Aslan balığı zehri çok nadir öldürüyor ama günlerce acıdan süründürebiliyormuş! Dikenleri savunma amaçlıymış ama yine de yaklaşmamakta fayda var bence.
Koh Lipe
4. günün sabahında Koh Lipe adasındaki bungalowumuza taşındık.
Yemekler
Tabi hemen kendimizi yeme içmeye verdik. Yemekleri çok özlemiştik.
Adayı Keşif
Sunrise plajından kano kiralayıp hem dolaştık hem de şnorkel yaptık.
Günün sonuna doğru sahilde bir Thai masajı veya ayak masajı olmazsa olmaz.
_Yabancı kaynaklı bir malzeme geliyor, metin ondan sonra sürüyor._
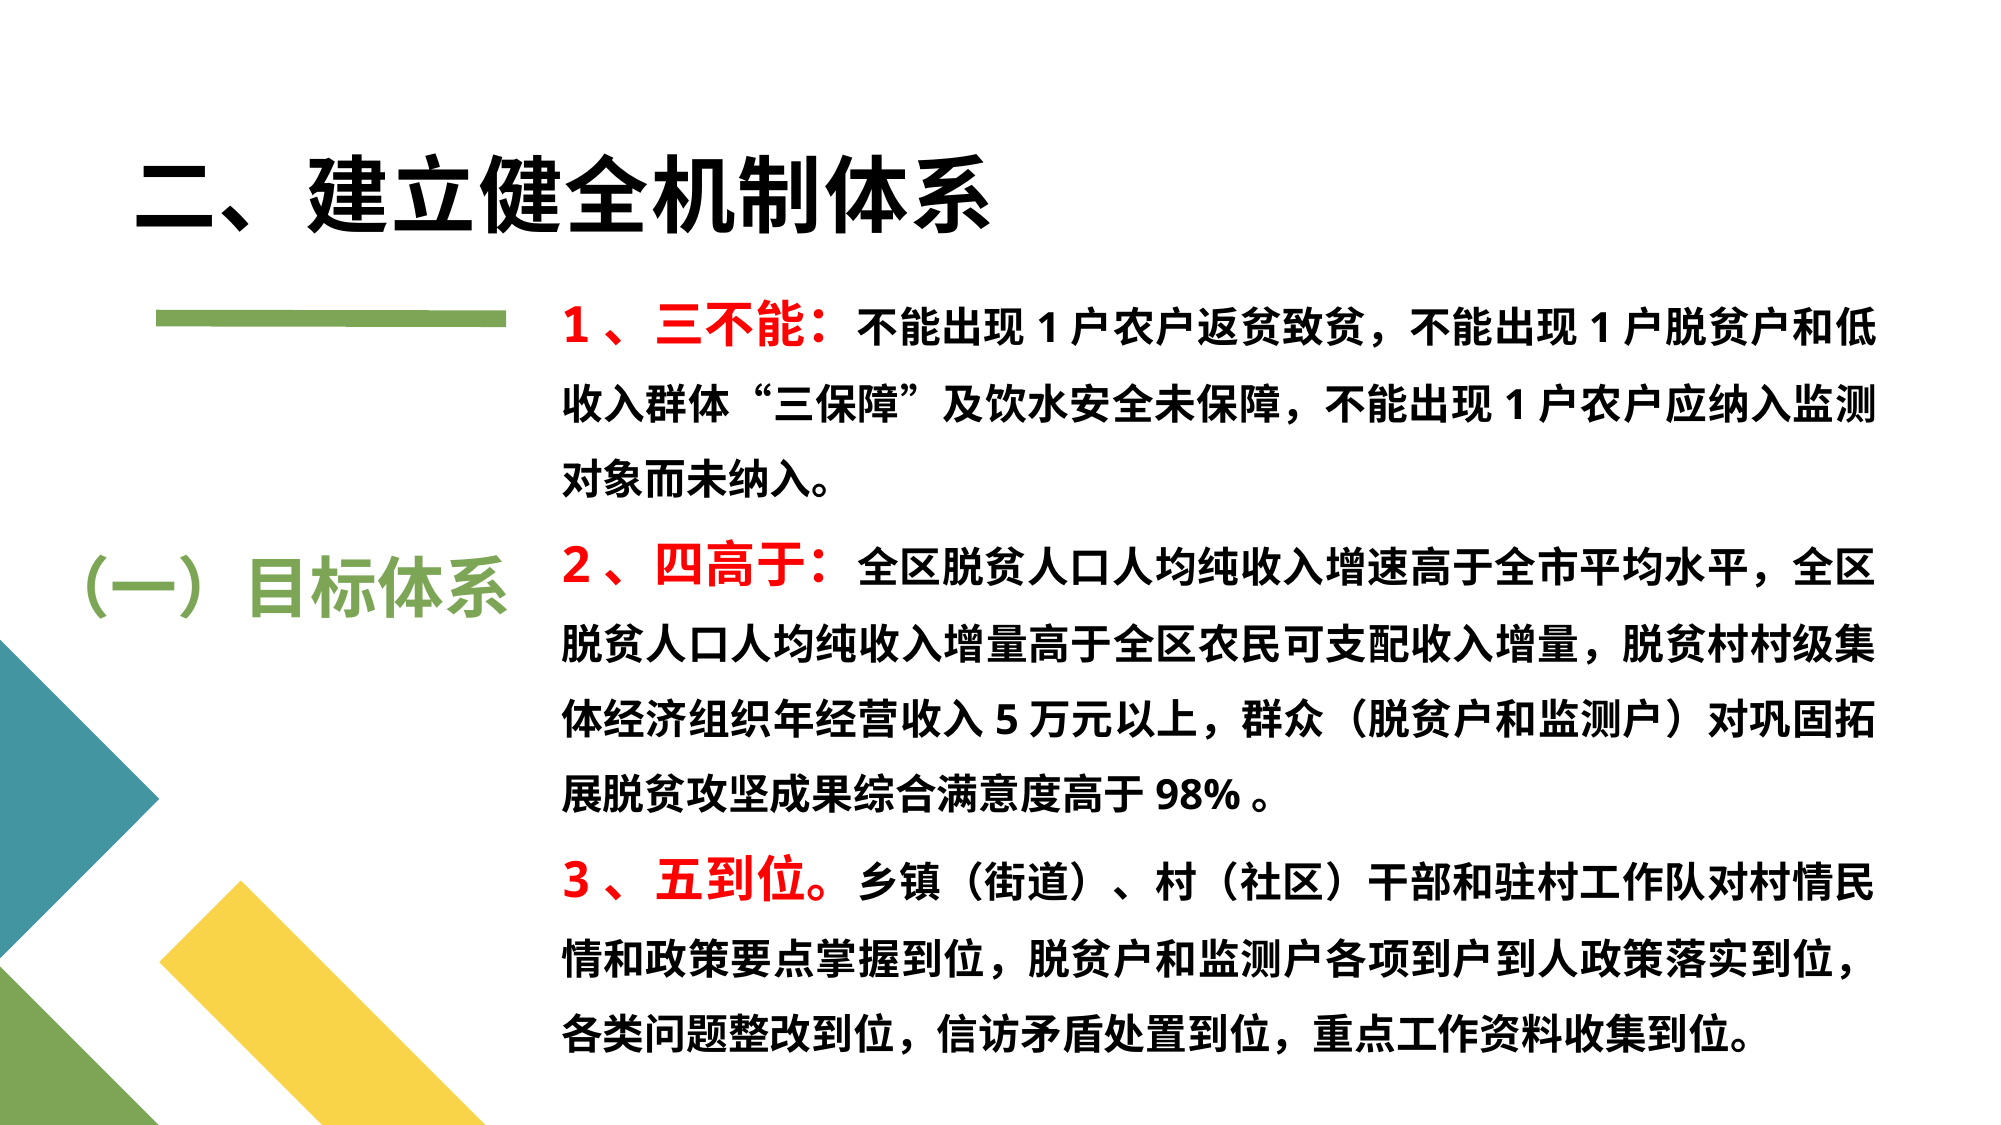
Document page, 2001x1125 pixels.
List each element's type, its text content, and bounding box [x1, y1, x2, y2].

title 二、建立健全机制体系 [132, 144, 1000, 245]
text_box 1、三不能：不能出现1户农户返贫致贫，不能出现1户脱贫户和低收入群体“三保障”及饮水安全未保障，不能出现1户农户应纳入监测对象而未纳入。 2、四高于：全区脱贫人口人均纯收入增速高于全市平均水平，全区脱贫人口人均纯收入增量高于全区农民可支配收入增量，脱贫村村级集体经济组织年经营收入5万元以上，群众（脱贫户和监测户）对巩固拓展脱贫攻坚成果综合满意度高于98%。 3、五到位。乡镇（街道）、村（社区）干部和驻村工作队对村情民情和政策要点掌握到位，脱贫户和监测户各项到户到人政策落实到位，各类问题整改到位，信访矛盾处置到位，重点工作资料收集到位。 [546, 255, 1892, 1066]
text_box （一）目标体系 [29, 547, 531, 664]
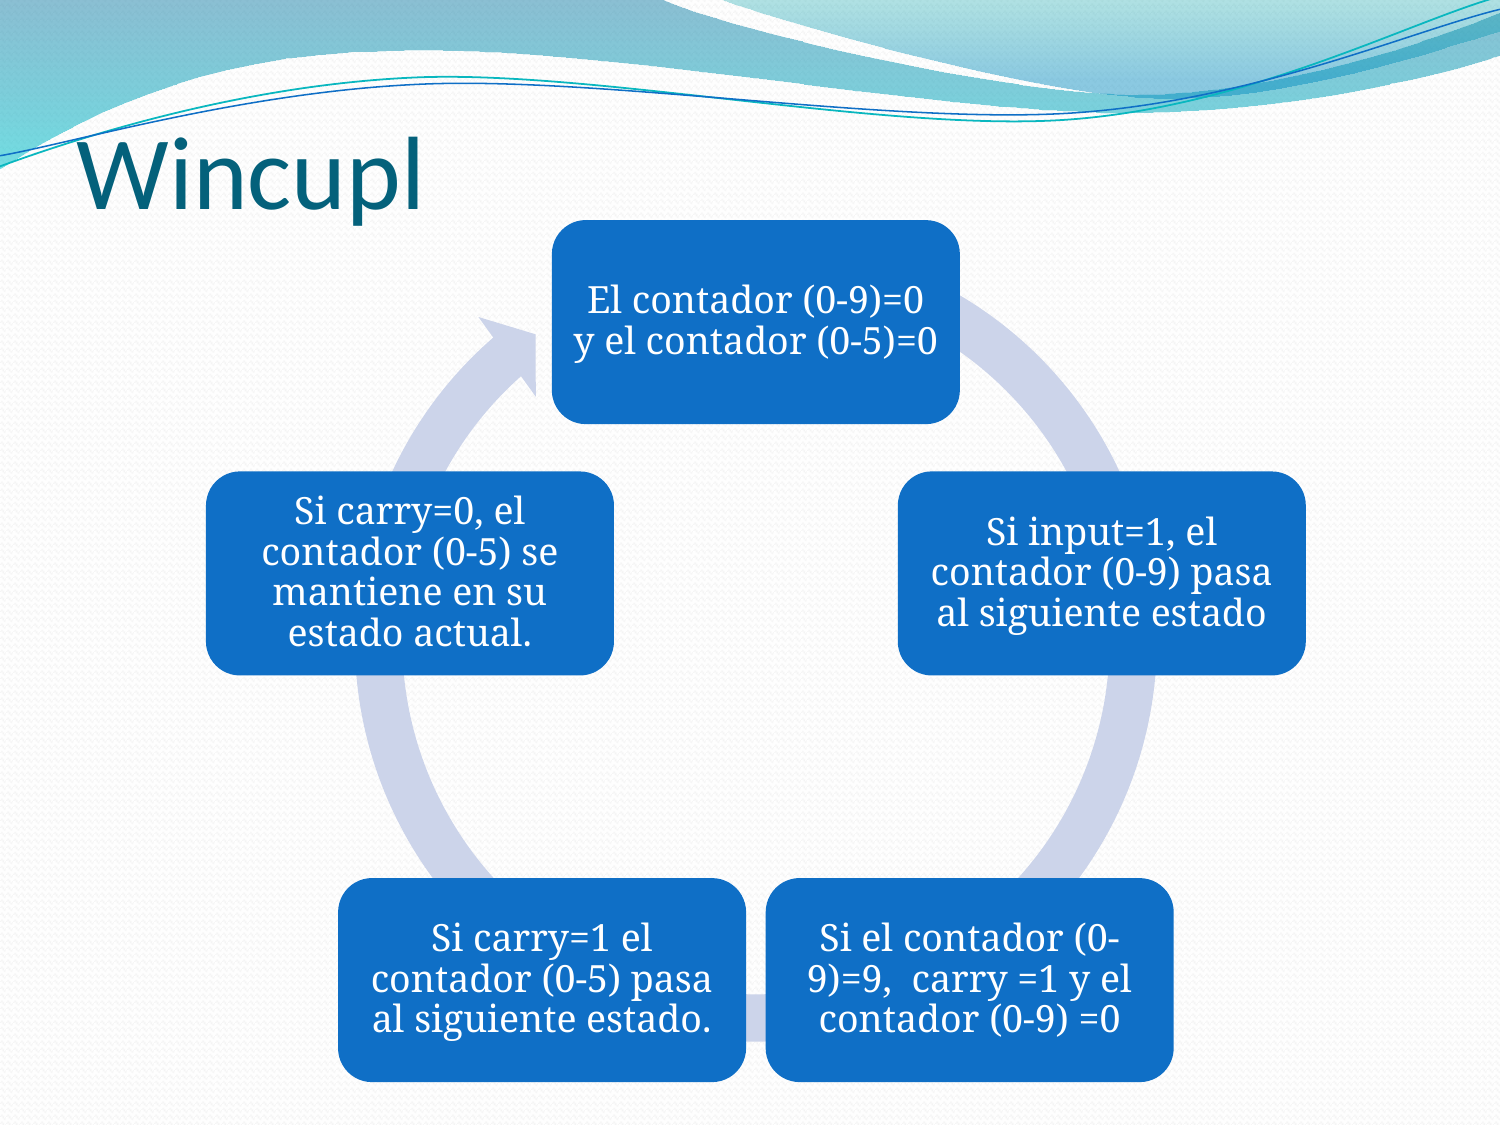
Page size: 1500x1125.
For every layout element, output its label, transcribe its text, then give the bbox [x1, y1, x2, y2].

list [0, 219, 1500, 1083]
title Wincupl [76, 42, 1427, 217]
Tabi Bangkok’da 100-150 bahta yaptırdığımız masaj burada 200-250 baht ama yine de çok ucuz.
Son gün adanın etrafını dolaşan bir tekne turuna katıldık.
Mercan yılanını ilk defa Similan’da görmüştük ama sualtı kabımız olmadığı için fotoğrafını çekememiştik. Bu sefer video bile çektik.
Bangkok’a Dönüş
Hat Yai havalimanına vardığımızda yağmur yağmaya başladı. Islanmayalım diye hepimize şemsiye dağıttılar.
Bangkok Son Günler
Bangkok’daki otelimize vardığımızda saat geç olduğu için restoran yerine köşedeki bir Sushi dükkanıan gittik.
Aslında kimchi Korelilere özgü bir çeşit lahana turşusu ama Tayland’da bütün Japon restoranlarında oluyor. Ve çok lezzetli!
Ertesi günü de alışverişle geçirdik. Ama tabi Ramen…
Akşamına da bizimle aynı sene Bangkok’a yerleşen ve hala orada yaşayan arkadaşımızla buluştuk.
O zaman üç yıl zor dayanmıştık şimdi neredeyse beş yıl oldu, hem Tayland’da enflasyon arttı, hem de paramız iyice değer kaybetti ama yine de o kadar yolu gitmeye değer.